• Task requirements
1 - In the codec discussion below, which codec does the second post say Sony should have chosen?
2 - Please duplicate everything in the codec discussion below, from "No it doesn't!" down to "reason not to.".

• Document excerpt
Politic aside... what they said is true. Mpeg 2 Still provide the best quality at those high bitrate.

No it doesn't! Logically, newer codecs would produce the same quality image at lower bitrates than an older codec. MPEG2 is old by today's standards, and future technology should use the best technology of today as its base. Sony should have chosen MPEG4, plain and simple. There's no reason not to.

What's probably happening is that Sony is realizing the drives are going to be expensive, and they don't want manufacturers complaining about having to use (expensive) new drives and (expensive) new decoders, so Sony cuts out one of the expenses by using older decoders.

I would think HD MPEG 2 would be eaiser to decode than HD MPEG 4. MY computer can play HD MPEG 2 files fine (HDTV Wonder) but HD MPEG 4 is a big problem along with WMV-HD. There is a lot of room so no HD movie should fill up a whole Blu-ray disc. I can get about 8 GB in 1 hour and that with 5.1 sound also.

• Material shown
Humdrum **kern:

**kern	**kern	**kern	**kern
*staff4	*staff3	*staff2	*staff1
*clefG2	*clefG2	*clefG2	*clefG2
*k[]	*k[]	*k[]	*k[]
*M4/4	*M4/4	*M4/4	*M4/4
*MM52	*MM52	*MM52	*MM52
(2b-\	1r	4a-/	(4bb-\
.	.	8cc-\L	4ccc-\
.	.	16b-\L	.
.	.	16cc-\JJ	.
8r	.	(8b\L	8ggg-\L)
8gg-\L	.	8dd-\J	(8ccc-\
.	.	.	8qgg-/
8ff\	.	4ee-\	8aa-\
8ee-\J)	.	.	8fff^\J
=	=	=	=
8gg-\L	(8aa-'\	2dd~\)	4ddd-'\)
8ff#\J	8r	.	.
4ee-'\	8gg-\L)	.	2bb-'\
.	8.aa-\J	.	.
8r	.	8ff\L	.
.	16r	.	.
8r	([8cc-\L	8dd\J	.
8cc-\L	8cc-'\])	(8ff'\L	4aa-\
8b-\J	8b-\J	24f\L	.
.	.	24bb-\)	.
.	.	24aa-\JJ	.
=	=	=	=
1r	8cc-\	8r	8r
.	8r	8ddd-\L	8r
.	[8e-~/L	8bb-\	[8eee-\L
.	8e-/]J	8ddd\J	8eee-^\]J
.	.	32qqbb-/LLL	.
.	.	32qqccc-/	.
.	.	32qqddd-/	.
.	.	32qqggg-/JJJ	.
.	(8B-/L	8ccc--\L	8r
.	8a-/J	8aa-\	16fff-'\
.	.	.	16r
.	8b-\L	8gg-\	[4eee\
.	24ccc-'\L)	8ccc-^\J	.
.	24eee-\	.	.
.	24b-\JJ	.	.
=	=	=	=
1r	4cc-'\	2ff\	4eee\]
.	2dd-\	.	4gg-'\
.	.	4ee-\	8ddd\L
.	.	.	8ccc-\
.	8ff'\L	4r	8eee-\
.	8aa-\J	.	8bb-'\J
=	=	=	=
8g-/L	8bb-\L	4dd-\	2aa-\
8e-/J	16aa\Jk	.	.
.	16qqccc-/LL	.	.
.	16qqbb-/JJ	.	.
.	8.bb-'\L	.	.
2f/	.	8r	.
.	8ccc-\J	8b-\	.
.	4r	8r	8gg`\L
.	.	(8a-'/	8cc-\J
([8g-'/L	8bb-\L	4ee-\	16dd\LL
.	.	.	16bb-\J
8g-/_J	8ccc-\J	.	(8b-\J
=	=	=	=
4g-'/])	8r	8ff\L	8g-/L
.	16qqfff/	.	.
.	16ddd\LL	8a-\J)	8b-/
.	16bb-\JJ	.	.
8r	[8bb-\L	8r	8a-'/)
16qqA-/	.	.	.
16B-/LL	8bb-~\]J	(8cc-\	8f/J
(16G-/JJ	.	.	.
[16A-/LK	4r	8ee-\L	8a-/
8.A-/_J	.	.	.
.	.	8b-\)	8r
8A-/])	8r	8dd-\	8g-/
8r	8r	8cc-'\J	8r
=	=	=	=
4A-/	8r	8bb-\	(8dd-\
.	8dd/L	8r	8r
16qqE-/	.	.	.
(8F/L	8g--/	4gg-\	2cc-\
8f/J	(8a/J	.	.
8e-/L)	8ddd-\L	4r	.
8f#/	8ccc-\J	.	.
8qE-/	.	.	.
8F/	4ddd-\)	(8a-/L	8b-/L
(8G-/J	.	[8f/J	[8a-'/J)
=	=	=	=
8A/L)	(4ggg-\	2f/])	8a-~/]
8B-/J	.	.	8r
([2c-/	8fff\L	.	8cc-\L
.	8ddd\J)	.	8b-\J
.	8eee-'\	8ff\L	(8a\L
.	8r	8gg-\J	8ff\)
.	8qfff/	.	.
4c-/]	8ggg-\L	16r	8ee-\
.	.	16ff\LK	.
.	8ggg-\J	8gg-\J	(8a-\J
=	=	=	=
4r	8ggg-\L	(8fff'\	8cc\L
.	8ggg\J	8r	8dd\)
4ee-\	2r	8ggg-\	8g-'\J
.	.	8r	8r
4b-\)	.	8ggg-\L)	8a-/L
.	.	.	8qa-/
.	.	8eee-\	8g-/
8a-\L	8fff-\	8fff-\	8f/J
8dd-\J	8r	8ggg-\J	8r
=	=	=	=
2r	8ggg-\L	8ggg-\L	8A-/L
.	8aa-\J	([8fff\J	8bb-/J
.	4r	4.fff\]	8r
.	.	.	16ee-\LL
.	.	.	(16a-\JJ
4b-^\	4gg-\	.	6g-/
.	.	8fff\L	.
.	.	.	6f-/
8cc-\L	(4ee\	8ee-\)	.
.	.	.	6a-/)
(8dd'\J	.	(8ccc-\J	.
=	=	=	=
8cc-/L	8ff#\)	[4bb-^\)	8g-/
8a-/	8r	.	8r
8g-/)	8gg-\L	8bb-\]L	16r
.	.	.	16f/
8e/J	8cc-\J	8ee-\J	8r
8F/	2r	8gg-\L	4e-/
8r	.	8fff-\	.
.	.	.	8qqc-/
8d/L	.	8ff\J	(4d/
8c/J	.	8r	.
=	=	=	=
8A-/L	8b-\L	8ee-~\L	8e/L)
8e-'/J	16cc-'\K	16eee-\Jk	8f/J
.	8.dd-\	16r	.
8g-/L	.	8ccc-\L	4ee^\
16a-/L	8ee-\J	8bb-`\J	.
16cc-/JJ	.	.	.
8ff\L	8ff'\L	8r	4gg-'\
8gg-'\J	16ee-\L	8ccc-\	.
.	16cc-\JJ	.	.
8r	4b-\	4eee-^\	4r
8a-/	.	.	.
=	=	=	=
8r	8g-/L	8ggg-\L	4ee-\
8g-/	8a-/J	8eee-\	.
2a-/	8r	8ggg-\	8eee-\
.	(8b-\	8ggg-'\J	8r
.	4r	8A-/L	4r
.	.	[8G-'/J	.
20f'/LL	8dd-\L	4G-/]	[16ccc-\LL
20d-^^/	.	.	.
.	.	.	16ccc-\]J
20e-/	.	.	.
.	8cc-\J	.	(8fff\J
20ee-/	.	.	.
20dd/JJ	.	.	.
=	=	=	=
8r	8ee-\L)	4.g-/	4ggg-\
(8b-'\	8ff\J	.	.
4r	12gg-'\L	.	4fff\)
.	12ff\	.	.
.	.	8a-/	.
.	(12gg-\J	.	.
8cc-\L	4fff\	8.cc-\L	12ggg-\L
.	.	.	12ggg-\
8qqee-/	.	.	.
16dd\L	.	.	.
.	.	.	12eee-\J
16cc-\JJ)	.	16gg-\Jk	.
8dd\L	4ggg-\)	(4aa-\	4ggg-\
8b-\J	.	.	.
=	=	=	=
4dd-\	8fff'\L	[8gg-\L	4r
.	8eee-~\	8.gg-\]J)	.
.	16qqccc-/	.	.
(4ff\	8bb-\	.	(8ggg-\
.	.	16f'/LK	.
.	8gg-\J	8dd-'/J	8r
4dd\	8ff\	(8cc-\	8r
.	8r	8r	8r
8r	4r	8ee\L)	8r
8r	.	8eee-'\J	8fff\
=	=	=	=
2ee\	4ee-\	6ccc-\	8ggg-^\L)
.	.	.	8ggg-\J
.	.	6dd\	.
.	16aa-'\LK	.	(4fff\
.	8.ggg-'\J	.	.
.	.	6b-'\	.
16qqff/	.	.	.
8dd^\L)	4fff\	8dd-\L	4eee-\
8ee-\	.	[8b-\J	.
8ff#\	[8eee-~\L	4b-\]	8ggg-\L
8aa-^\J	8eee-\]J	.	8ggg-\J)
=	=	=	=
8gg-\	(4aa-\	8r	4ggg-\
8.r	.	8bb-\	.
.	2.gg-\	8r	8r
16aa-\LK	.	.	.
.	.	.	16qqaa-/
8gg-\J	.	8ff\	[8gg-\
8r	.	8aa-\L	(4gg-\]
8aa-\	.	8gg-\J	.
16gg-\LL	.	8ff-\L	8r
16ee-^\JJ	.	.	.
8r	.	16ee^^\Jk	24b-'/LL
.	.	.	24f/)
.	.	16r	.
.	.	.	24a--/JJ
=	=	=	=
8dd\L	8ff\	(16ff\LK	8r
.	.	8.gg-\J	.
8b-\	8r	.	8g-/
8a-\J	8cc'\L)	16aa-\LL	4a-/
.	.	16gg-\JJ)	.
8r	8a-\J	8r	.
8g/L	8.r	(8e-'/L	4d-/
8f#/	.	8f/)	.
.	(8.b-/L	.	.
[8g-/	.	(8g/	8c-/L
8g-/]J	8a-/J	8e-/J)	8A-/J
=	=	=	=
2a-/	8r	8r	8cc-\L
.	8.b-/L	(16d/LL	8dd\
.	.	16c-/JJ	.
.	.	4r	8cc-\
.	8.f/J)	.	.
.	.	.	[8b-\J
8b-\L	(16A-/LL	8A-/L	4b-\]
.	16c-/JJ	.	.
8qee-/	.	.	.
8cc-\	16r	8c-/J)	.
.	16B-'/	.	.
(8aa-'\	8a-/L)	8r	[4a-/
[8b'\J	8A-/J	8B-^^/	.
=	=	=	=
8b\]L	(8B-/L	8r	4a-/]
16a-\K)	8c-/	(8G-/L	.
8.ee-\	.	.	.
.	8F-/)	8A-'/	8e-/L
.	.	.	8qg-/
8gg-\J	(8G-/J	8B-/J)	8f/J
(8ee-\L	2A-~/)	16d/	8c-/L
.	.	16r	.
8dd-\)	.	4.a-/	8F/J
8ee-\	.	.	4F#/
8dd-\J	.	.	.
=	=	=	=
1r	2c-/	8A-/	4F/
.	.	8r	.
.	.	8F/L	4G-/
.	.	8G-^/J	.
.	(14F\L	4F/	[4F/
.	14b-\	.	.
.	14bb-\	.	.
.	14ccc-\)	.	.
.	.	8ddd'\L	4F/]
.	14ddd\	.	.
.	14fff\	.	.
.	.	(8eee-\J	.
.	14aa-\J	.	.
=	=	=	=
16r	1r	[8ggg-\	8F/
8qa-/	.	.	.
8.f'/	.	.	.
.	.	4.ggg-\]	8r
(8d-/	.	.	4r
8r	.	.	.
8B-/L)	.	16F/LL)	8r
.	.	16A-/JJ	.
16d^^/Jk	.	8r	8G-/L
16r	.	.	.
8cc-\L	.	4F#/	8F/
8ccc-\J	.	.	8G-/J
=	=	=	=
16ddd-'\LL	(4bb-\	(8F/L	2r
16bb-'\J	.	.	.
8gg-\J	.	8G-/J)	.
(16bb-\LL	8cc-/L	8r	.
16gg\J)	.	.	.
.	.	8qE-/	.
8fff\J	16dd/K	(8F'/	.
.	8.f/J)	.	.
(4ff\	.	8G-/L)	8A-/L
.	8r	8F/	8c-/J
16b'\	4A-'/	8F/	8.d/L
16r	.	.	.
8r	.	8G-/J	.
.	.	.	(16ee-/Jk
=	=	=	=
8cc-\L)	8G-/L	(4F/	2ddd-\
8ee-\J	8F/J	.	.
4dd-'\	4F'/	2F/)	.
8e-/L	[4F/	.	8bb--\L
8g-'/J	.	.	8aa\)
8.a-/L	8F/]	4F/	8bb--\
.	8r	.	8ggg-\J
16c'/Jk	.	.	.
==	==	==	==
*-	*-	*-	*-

• Correct answers
1 - MPEG4.

2 -
No it doesn't! Logically, newer codecs would produce the same quality image at lower bitrates than an older codec. MPEG2 is old by today's standards, and future technology should use the best technology of today as its base. Sony should have chosen MPEG4, plain and simple. There's no reason not to.